Exercise directions ▸ Could you transcribe every entry below exactly, leaving out the pictures?

Stored items:
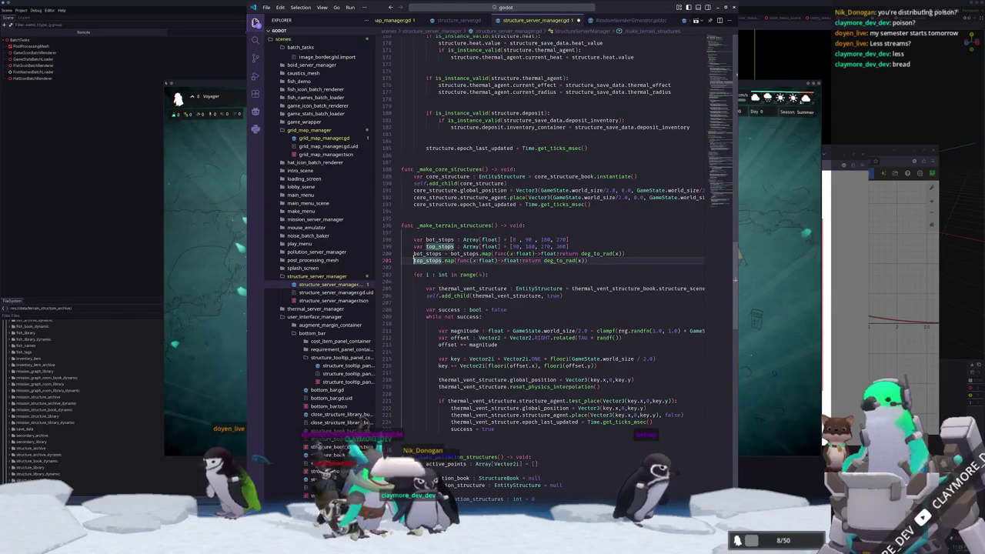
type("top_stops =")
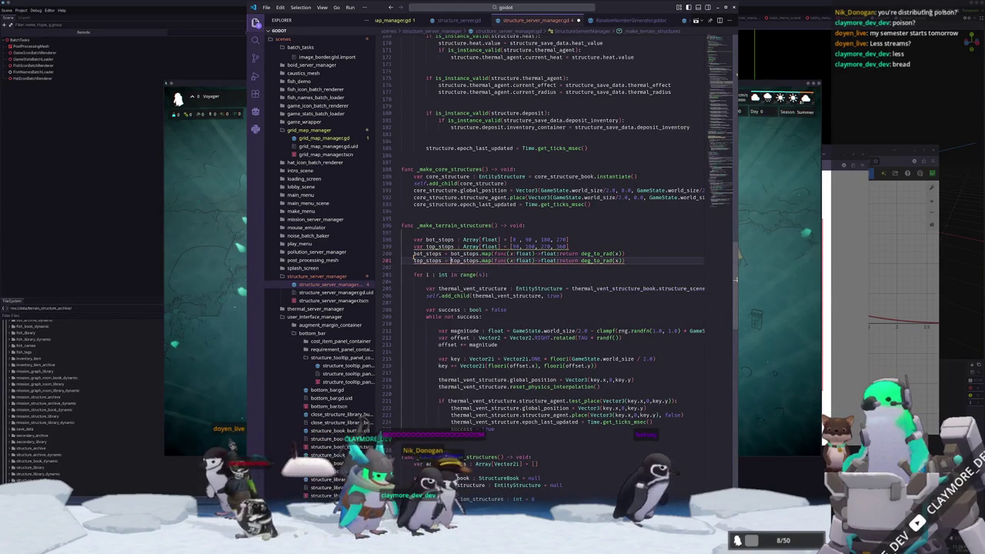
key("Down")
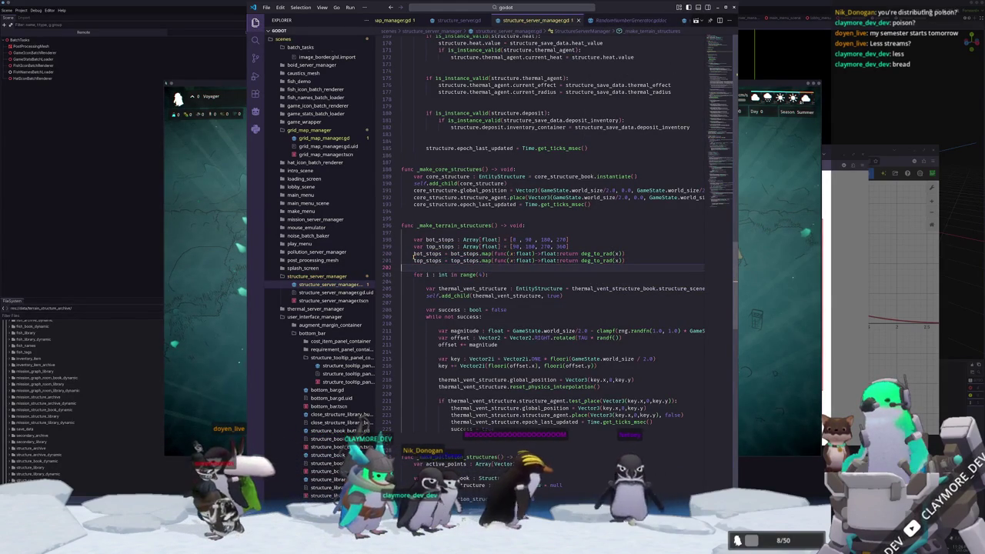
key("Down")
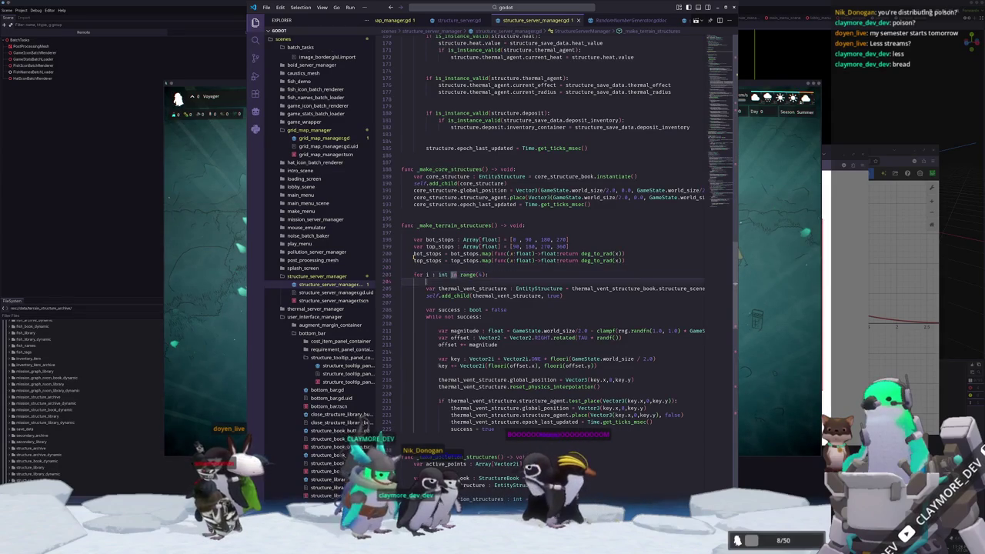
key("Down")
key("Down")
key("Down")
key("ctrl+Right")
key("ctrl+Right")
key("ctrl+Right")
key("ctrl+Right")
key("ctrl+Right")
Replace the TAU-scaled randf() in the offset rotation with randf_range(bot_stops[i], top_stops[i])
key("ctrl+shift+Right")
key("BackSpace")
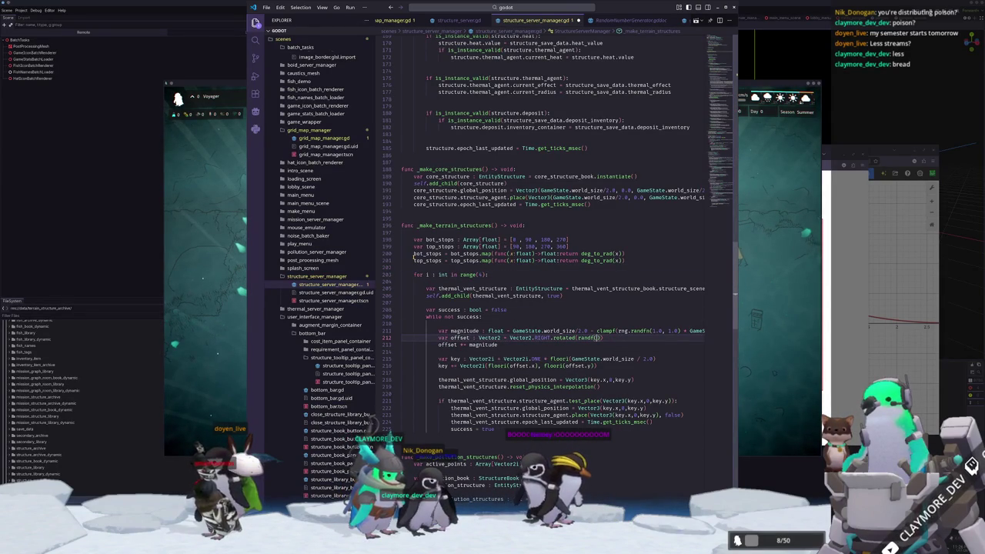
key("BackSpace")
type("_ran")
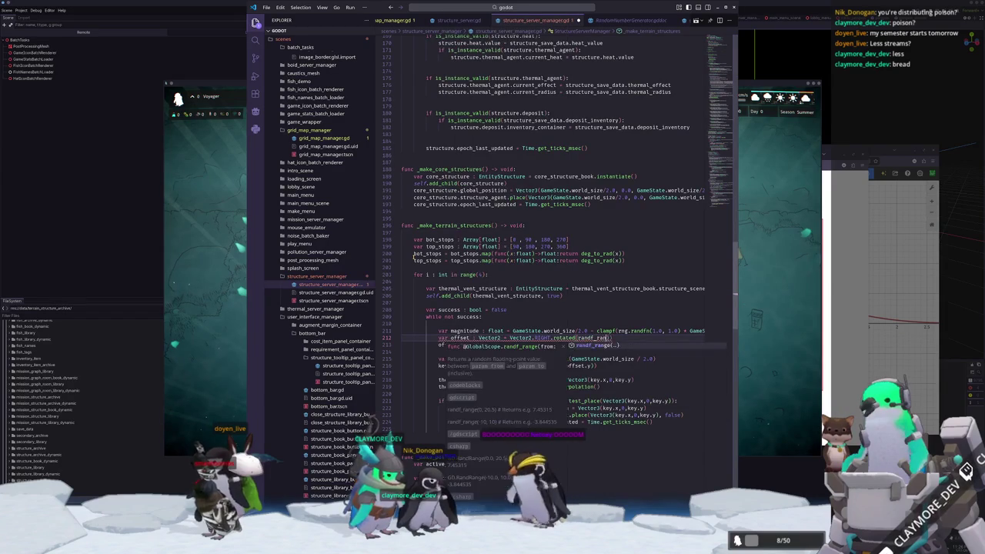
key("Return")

Response to the exercise ▸
type("top_stops =")
key("Down")
key("Down")
key("Down")
key("Down")
key("Down")
key("ctrl+Right")
key("ctrl+Right")
key("ctrl+Right")
key("ctrl+Right")
key("ctrl+Right")
Replace the TAU-scaled randf() in the offset rotation with randf_range(bot_stops[i], top_stops[i])
key("ctrl+shift+Right")
key("BackSpace")
key("BackSpace")
type("_ran")
key("Return")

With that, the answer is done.